== Information

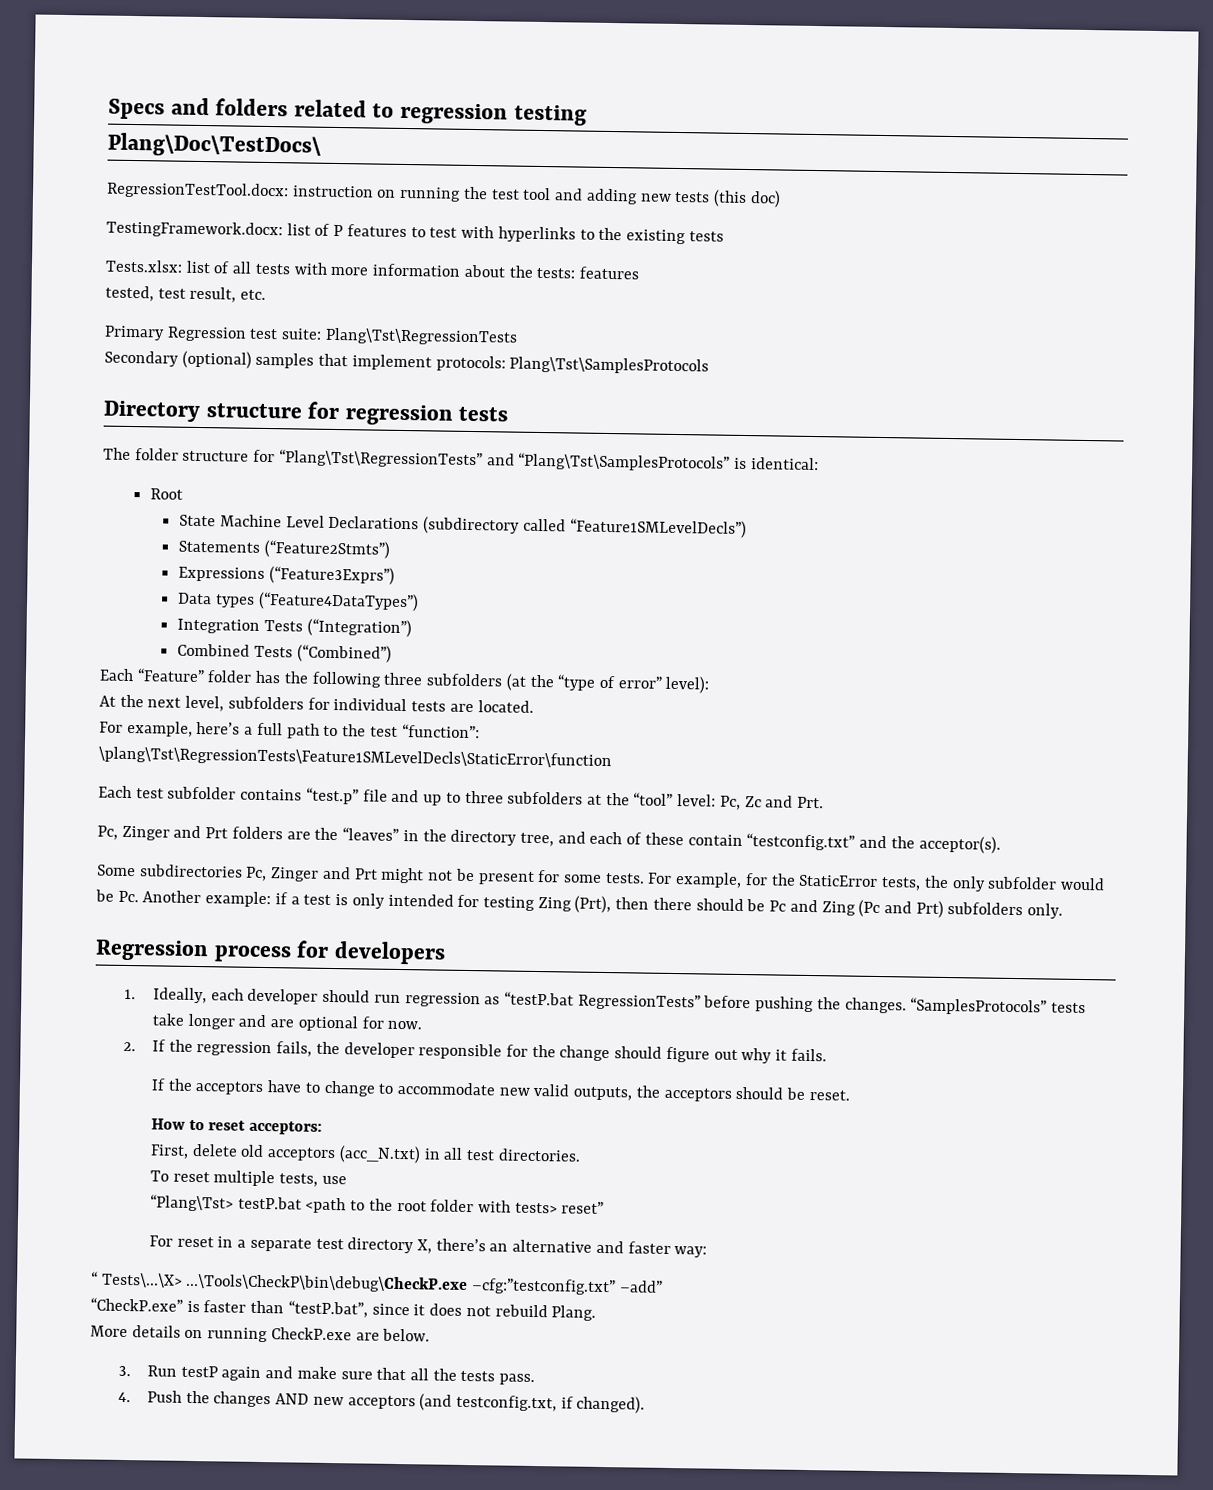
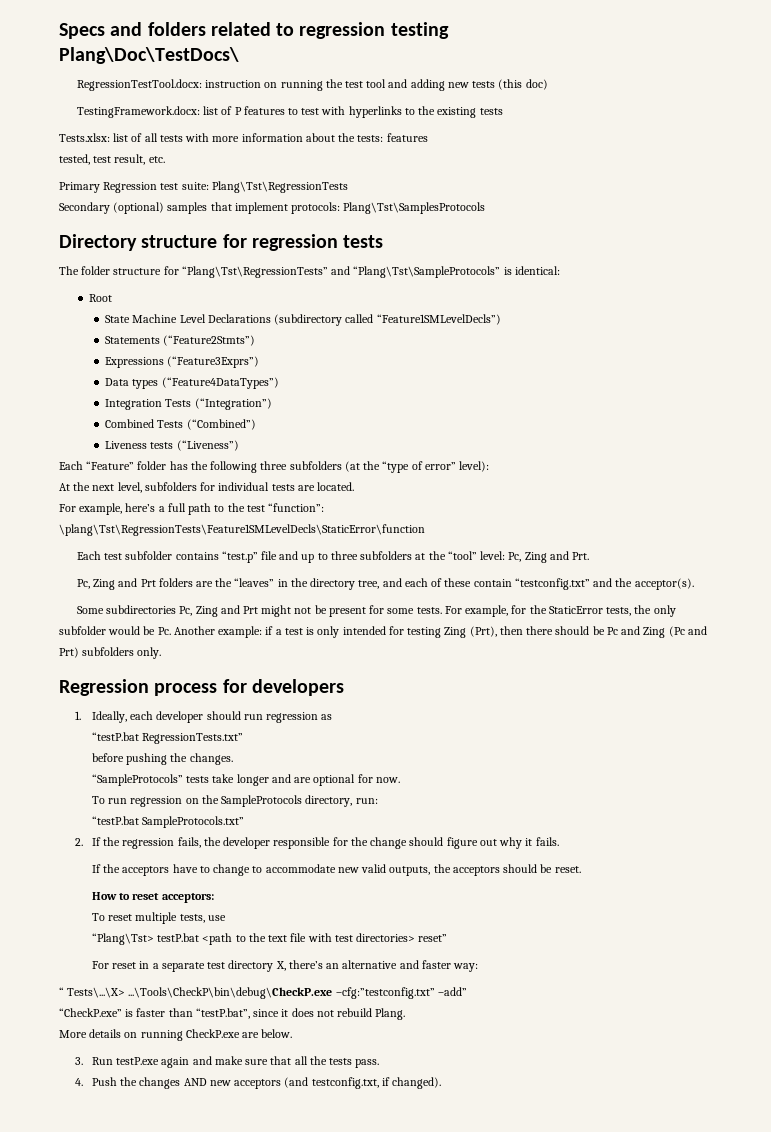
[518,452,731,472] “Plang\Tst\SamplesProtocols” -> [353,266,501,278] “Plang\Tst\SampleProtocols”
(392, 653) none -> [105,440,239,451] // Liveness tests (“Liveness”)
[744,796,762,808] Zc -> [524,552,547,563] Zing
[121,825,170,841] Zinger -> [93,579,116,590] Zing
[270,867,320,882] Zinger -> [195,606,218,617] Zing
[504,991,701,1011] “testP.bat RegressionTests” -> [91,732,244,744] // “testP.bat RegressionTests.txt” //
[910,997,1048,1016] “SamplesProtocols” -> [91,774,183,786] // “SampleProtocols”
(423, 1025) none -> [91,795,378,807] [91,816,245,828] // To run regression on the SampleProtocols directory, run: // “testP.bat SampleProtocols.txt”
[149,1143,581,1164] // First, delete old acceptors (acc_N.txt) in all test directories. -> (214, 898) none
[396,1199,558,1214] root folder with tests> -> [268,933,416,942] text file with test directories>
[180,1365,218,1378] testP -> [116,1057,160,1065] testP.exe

====
== Information

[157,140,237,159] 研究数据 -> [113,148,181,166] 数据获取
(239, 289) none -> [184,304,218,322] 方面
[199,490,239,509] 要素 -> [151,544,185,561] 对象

====

Prompt: Would you please write out, exactly and with no other lines, the stretch of the listing above from the line containing "[121,825,170,841] Zinger ->" through the line containing "[180,1365,218,1378] testP ->"?

Result:
[121,825,170,841] Zinger -> [93,579,116,590] Zing
[270,867,320,882] Zinger -> [195,606,218,617] Zing
[504,991,701,1011] “testP.bat RegressionTests” -> [91,732,244,744] // “testP.bat RegressionTests.txt” //
[910,997,1048,1016] “SamplesProtocols” -> [91,774,183,786] // “SampleProtocols”
(423, 1025) none -> [91,795,378,807] [91,816,245,828] // To run regression on the SampleProtocols directory, run: // “testP.bat SampleProtocols.txt”
[149,1143,581,1164] // First, delete old acceptors (acc_N.txt) in all test directories. -> (214, 898) none
[396,1199,558,1214] root folder with tests> -> [268,933,416,942] text file with test directories>
[180,1365,218,1378] testP -> [116,1057,160,1065] testP.exe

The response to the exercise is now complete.